The rest were emerging now: at least twenty fighters-the 3rd never traveled light.
The sight of Kama in her battle dress, with the 3rd’s red insignia burned into hardened leather above her right breast and campaign designators scratched below it, made his stomach lurch.
She was unfinished business, would always be. He said, “So, here I am. Talk,” and found his tongue unwieldy.

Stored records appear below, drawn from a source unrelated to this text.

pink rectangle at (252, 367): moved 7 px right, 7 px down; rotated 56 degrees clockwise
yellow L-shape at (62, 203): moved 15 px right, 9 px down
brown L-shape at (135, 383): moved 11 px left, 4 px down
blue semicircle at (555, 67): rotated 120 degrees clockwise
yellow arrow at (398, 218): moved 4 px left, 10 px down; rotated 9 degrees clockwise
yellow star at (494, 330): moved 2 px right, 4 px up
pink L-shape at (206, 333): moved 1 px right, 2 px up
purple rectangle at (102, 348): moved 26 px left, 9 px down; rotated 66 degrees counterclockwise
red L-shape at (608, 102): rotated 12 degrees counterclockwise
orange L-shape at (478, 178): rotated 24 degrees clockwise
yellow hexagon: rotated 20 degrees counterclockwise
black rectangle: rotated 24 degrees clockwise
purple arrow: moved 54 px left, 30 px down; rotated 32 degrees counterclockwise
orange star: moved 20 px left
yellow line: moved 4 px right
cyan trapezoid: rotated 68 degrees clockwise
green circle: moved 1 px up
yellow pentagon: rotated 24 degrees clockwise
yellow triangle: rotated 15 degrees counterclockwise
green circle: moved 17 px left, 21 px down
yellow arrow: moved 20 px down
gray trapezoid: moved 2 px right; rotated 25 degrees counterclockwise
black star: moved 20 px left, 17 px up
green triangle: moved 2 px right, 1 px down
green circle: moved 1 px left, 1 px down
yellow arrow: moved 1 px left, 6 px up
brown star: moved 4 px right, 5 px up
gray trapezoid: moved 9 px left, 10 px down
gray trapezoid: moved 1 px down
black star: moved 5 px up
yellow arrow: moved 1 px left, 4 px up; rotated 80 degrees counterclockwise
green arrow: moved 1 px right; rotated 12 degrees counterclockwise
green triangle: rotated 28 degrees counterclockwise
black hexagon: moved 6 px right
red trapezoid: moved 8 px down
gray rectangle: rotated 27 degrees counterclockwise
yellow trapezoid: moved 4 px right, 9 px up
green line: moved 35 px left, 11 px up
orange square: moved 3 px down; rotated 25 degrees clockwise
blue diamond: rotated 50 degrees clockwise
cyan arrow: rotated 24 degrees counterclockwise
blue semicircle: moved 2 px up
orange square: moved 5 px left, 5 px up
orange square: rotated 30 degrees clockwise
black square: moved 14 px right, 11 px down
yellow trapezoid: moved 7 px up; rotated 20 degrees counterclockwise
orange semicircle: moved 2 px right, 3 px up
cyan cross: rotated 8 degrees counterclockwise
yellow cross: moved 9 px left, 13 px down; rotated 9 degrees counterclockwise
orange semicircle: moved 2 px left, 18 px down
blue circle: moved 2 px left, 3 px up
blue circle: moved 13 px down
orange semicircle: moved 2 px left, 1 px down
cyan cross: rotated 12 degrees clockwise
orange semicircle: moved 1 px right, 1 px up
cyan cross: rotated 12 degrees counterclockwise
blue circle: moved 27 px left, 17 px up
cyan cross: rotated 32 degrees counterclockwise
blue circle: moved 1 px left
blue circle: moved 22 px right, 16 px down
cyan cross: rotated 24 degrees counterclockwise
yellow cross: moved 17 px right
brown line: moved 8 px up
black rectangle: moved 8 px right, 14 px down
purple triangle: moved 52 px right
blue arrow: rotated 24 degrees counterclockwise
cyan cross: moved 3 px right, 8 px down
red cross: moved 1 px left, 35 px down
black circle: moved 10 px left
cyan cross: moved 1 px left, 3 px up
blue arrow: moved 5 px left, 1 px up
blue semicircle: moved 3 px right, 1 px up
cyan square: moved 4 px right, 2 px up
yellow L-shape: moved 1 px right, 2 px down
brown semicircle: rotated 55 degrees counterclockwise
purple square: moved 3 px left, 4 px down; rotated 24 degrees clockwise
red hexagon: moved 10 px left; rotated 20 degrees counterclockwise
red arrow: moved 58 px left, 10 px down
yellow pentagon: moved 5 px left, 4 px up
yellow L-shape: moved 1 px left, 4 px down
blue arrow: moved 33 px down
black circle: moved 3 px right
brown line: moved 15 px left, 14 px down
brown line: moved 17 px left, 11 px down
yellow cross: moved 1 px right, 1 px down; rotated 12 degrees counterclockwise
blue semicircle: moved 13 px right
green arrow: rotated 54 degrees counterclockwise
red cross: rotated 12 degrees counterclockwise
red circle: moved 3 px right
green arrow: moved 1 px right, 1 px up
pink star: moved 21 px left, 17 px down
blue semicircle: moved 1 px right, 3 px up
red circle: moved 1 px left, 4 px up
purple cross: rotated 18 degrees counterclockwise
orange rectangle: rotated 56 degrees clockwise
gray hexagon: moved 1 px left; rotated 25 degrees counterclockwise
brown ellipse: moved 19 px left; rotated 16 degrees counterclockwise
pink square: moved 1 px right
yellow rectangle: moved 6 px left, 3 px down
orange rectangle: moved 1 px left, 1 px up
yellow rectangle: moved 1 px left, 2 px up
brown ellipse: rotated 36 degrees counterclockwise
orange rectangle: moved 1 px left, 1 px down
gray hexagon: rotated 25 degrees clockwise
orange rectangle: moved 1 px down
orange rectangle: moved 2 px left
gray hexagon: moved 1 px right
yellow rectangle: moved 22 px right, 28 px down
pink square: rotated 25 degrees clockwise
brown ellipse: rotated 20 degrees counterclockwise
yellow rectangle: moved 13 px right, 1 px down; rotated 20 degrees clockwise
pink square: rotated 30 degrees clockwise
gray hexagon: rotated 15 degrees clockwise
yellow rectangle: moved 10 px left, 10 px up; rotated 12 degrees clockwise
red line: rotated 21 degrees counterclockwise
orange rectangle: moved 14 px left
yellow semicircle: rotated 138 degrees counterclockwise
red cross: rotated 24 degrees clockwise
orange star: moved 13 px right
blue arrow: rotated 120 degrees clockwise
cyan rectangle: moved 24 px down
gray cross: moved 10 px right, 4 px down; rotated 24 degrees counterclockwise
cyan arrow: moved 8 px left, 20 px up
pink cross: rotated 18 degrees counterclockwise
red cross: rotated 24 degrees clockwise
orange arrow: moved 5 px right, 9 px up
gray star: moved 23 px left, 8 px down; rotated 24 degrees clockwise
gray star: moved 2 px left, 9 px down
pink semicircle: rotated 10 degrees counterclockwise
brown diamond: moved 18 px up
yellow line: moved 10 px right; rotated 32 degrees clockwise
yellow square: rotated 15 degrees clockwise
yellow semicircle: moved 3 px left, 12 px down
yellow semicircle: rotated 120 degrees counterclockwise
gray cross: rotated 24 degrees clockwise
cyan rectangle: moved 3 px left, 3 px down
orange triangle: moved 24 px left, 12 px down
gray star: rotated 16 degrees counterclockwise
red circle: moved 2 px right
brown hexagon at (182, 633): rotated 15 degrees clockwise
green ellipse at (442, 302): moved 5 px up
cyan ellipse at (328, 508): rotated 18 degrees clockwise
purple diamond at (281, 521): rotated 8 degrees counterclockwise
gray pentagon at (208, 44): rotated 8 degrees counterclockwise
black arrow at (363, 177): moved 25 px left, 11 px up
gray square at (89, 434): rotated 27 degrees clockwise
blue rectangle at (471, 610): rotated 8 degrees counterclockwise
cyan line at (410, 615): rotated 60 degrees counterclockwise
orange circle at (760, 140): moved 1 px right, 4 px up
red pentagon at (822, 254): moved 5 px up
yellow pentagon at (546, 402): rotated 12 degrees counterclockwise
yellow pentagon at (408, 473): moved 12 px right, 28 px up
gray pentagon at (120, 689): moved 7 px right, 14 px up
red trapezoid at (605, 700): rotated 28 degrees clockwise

Around her, he realized (as his eyes accustomed themselves to something other than the dead man, handless and footless, who still flopped helplessly in his inner sight), were others of the uptown gangs who masqueraded as authority in
Sanctuary: Critias, a covert actionist from the Sacred Band who seldom ventured forth in uniform and never in daylight; Straton, his wide-shouldered, witch ridden partner; Jubal, black as Ischade’s cloak and with a look on his face much blacker; Walegrin, the regular army’s garrison commander and brother of the
S’danzo whose child Zip’s men had killed; and a blond woman he didn’t know, who wore arena leathers and had a bird perched on her shoulder.
He ought to be wary, he realized-this sort of crowd hadn’t gathered for something as mundane as his execution. But his eyes kept sliding back to Kama and trying to fit the persona of her father over the woman who’d taught him things about lovemaking he’d never dreamed were possible.
And then he realized why these uptown hotshots were down in Ratfall; Kama’s father. Tempus’s minions, all of these were, some by choice, some by duty, some by coercion. And none of them with a good word to say of Zip, except perhaps for the Riddler’s daughter.